→ TASK INSTRUCTIONS: Among the entries below, find every line that has "anion" and pull it out.

******************************

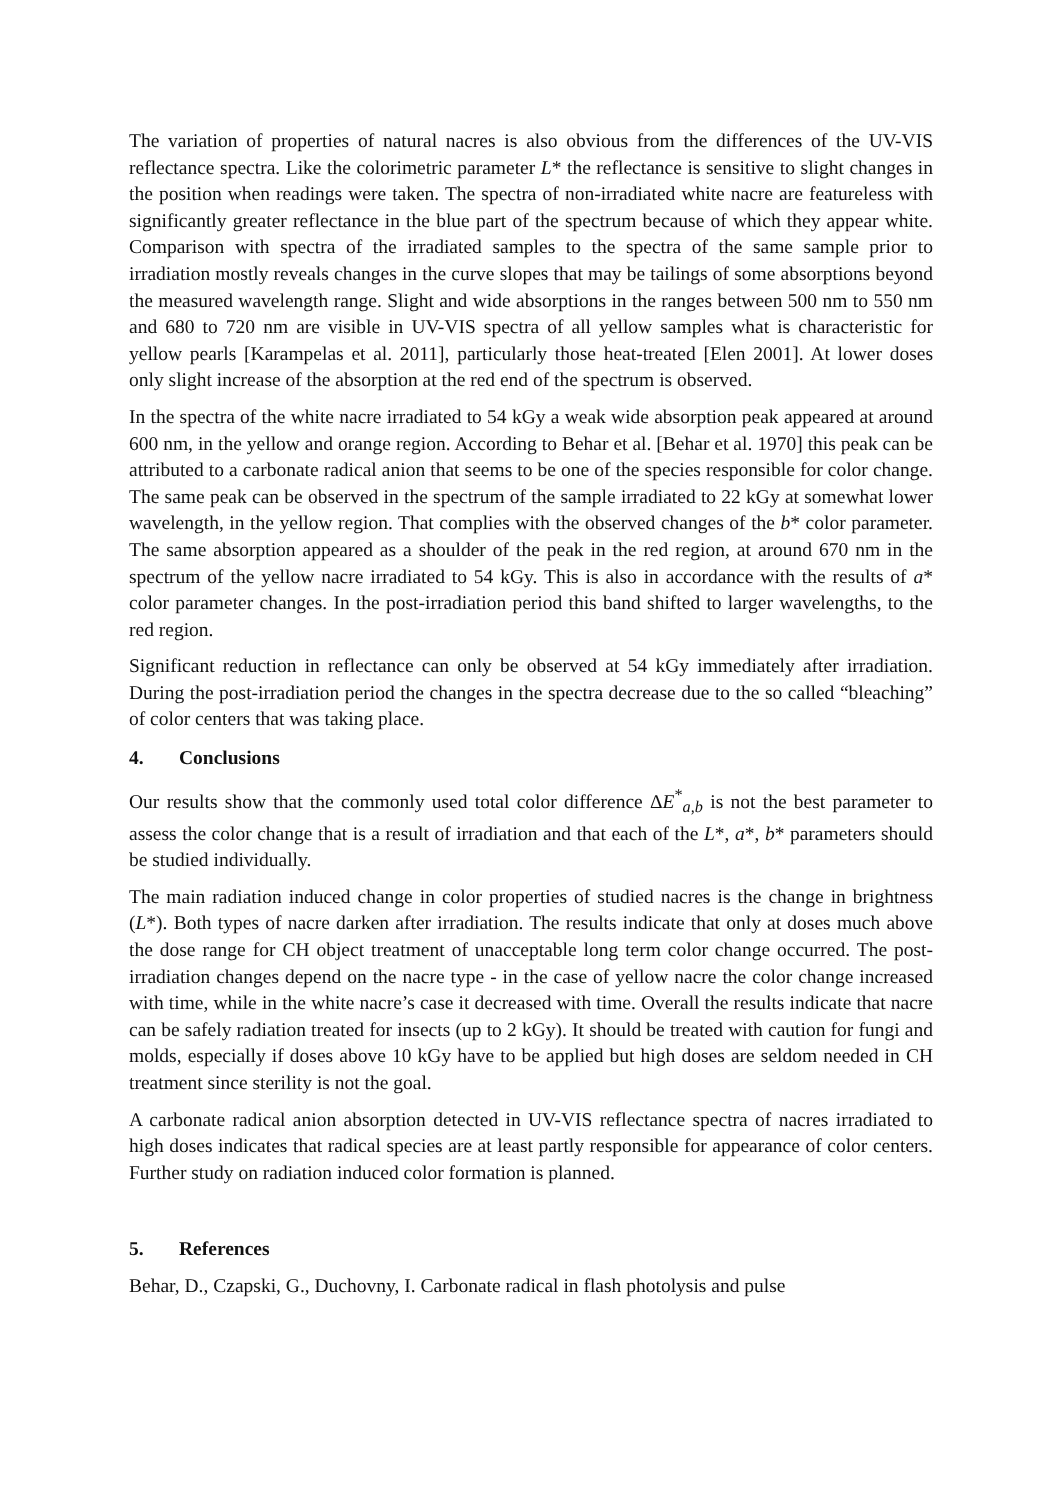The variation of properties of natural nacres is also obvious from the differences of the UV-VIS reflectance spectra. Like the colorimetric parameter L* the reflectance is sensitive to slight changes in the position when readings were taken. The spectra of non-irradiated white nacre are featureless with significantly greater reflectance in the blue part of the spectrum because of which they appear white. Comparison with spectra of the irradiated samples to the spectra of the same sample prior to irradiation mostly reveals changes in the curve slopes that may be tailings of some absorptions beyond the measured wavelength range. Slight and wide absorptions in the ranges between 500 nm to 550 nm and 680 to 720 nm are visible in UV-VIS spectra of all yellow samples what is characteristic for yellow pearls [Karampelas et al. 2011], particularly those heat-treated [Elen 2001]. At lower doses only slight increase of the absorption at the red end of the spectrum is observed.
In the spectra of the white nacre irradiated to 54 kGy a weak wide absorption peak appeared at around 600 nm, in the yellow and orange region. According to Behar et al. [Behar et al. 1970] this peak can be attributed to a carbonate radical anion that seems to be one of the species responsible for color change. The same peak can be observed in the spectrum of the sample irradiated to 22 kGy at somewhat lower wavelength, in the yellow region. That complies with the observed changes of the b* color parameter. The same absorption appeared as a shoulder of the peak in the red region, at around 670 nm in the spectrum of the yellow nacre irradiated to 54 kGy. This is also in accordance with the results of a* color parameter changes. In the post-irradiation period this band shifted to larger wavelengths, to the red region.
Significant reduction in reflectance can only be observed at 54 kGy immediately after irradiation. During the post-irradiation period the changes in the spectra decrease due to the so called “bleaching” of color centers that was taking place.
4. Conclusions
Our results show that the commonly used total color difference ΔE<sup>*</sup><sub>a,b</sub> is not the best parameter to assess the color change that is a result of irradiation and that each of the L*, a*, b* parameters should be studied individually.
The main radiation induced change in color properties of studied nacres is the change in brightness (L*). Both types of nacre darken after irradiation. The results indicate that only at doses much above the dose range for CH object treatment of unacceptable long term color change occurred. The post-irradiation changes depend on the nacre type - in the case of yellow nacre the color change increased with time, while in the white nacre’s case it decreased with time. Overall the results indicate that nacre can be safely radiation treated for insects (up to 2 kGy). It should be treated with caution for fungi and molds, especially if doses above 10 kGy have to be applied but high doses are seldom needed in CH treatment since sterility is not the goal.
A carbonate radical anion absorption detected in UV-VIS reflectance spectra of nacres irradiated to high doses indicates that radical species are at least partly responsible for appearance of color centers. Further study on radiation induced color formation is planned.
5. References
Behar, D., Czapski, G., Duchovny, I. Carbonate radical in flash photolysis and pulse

******************************

→ RESULT:
In the spectra of the white nacre irradiated to 54 kGy a weak wide absorption peak appeared at around 600 nm, in the yellow and orange region. According to Behar et al. [Behar et al. 1970] this peak can be attributed to a carbonate radical anion that seems to be one of the species responsible for color change. The same peak can be observed in the spectrum of the sample irradiated to 22 kGy at somewhat lower wavelength, in the yellow region. That complies with the observed changes of the b* color parameter. The same absorption appeared as a shoulder of the peak in the red region, at around 670 nm in the spectrum of the yellow nacre irradiated to 54 kGy. This is also in accordance with the results of a* color parameter changes. In the post-irradiation period this band shifted to larger wavelengths, to the red region.
A carbonate radical anion absorption detected in UV-VIS reflectance spectra of nacres irradiated to high doses indicates that radical species are at least partly responsible for appearance of color centers. Further study on radiation induced color formation is planned.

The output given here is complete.